As leader of the school, Bowman sets a positive tone in his department. He cultivates a culture of support for an entrepreneurial approach to science, enabling faculty to flourish. Youngblood concurs: “The patent and intellectual property development process is a core component of my research.” And he says the school has encouraged his
pursuit of multiple patents.
Bowman also advocates the importance of patents in the classroom. He teaches MSE 250, “Physical Properties in Engineering Systems,” a foundational engineering course for sophomores. “Foundation courses have historically lacked context, leaving students to ask ‘why would I care?’” Bowman says.
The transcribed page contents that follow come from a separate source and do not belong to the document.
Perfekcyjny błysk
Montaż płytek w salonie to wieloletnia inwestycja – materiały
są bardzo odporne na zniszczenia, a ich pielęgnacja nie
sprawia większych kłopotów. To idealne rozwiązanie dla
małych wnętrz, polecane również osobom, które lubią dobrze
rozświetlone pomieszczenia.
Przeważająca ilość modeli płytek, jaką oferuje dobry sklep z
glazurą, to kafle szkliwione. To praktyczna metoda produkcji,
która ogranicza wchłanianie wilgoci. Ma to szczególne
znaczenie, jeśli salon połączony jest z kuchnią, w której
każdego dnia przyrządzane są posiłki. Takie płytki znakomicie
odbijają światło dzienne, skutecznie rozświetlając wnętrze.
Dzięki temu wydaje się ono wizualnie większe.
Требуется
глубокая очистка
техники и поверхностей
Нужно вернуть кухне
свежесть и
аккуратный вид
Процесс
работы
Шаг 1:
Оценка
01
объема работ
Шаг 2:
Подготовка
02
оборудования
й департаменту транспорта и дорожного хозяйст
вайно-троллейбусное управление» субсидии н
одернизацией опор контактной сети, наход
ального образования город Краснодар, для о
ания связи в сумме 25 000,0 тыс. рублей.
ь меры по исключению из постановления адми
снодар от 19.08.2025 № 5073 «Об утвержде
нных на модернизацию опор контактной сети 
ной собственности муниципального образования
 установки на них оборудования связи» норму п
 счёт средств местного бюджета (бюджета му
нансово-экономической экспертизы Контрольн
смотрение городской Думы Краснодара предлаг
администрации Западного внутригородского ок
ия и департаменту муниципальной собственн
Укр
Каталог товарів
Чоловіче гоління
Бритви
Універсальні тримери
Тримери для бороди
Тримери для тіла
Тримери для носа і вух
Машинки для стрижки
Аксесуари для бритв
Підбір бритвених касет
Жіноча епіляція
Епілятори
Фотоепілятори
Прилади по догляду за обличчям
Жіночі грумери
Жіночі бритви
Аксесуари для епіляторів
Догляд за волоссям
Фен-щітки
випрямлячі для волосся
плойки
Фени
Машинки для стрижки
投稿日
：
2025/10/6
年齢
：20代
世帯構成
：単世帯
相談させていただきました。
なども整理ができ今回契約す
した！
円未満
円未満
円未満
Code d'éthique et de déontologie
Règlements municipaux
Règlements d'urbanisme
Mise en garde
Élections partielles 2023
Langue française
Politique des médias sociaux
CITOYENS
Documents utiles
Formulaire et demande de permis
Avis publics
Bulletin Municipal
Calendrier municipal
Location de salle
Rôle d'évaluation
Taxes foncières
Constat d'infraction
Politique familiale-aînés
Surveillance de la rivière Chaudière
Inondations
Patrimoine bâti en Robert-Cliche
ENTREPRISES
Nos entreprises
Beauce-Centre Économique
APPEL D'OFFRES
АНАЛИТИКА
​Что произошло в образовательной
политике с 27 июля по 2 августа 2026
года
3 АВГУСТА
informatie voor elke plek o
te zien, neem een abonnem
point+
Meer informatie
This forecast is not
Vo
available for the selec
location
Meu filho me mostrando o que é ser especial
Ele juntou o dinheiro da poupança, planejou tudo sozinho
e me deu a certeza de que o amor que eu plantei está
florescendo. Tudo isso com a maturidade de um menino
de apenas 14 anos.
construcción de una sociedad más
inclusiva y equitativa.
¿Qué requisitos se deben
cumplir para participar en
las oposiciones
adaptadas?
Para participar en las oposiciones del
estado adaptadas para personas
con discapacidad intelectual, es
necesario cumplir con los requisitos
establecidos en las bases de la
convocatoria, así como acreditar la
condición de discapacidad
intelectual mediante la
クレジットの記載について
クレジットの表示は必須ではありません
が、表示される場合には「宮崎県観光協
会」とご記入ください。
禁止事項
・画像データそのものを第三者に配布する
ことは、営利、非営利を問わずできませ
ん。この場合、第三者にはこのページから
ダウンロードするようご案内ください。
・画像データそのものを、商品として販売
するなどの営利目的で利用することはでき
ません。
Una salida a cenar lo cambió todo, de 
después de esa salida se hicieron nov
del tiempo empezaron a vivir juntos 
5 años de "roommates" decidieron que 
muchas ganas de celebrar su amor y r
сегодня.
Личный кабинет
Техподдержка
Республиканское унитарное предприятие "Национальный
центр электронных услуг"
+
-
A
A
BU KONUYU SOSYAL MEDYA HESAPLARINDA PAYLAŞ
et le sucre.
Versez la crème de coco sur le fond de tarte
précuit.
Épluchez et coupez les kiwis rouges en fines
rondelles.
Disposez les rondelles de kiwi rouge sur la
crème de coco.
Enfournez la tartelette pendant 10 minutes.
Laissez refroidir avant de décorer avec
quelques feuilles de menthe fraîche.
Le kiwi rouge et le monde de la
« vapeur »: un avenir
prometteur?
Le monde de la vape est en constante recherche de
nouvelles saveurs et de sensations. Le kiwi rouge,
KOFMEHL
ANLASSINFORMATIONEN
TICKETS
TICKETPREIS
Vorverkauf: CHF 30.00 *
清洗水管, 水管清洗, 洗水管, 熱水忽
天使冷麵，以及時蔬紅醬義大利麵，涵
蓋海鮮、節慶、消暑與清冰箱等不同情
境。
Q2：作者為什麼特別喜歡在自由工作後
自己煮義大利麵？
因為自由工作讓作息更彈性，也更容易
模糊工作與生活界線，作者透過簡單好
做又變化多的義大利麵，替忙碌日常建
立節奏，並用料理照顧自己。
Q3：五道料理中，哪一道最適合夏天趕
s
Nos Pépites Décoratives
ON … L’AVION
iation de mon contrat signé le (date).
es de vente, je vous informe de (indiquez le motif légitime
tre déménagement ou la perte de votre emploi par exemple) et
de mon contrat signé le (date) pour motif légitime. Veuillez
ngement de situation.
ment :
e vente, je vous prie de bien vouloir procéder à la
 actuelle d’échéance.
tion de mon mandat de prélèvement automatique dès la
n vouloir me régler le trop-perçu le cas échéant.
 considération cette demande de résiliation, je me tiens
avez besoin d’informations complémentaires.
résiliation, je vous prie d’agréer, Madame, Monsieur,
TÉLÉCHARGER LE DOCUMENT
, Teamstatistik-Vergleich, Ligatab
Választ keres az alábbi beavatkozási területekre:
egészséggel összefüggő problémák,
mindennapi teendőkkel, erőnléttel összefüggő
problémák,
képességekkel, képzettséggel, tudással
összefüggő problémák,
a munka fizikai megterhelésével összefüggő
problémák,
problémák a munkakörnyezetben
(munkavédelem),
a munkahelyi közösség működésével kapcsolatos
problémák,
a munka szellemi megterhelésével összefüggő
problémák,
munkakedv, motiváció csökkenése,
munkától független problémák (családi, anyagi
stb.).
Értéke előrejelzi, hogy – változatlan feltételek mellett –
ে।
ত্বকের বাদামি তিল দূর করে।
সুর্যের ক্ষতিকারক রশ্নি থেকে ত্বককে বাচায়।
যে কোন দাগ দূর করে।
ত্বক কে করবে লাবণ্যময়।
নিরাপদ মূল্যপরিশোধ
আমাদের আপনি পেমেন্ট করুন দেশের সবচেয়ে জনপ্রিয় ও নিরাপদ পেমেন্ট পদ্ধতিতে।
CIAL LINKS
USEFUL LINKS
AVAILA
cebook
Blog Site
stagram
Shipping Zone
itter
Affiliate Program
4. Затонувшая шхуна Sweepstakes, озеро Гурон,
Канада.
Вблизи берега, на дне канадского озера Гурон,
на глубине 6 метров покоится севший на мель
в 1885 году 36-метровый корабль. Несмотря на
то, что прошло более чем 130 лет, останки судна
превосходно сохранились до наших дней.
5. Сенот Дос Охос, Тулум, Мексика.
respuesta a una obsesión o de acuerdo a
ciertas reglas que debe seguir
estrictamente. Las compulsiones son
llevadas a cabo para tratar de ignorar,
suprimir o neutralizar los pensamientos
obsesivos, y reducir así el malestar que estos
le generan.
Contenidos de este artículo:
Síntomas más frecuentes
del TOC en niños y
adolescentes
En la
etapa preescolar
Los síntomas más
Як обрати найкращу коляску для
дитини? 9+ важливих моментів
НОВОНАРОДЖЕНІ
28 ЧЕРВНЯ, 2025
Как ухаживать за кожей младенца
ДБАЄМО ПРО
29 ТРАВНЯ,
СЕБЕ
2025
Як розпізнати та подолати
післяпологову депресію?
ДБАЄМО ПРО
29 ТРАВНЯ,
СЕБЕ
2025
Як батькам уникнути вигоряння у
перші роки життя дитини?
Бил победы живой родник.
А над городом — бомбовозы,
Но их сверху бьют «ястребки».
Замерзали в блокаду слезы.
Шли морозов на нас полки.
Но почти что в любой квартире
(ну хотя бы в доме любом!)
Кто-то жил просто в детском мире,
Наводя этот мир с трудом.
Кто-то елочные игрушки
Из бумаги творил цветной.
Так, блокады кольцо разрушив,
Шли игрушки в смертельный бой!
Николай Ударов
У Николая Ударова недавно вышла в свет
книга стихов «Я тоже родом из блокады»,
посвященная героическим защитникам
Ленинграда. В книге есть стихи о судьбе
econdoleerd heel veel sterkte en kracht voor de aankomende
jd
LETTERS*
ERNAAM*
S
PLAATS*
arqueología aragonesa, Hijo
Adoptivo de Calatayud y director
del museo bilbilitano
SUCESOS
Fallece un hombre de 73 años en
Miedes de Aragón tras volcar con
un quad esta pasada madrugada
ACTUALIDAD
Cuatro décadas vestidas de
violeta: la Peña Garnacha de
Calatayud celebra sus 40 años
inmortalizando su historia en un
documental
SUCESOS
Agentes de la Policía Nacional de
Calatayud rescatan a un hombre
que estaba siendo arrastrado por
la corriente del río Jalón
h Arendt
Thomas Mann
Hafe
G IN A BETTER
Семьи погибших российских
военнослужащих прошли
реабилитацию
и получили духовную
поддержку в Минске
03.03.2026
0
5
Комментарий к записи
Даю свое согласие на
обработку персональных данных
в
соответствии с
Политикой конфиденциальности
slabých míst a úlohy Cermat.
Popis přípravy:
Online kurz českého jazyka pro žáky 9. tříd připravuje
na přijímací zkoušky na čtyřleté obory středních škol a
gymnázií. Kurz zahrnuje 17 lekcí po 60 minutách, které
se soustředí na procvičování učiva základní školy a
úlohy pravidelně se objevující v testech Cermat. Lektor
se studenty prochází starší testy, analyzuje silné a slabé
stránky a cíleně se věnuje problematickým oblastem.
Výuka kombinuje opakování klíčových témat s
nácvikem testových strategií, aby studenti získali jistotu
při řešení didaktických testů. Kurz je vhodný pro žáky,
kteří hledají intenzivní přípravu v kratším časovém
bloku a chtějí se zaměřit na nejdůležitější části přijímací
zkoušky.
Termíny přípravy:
In response to this trend, he assigns students a patent to read, chosen to relate to particular course content. An example is patent number 7,108,826, “High compliance, high strength catheter balloons useful for treatment,” which puts a practical spin on the fundamental science of thermoplastic polymers. Students then write a brief paper about the patent, discussing how foundational engineering concepts can be related to the technology in the patent. They talk about intellectual property and what makes something patentable. Best of all, says Bowman, “patents give context and relevance to classic examples in engineering. Students learn that patents are not just about making money.”
Bowman notes that two-thirds of undergraduate engineering students will take their degree into the business world. Learning about patents “increases the potential of students to be more successful once they are in industry. It gives them an advantage compared to their peers who may not have learned about patents and intellectual property,” he says.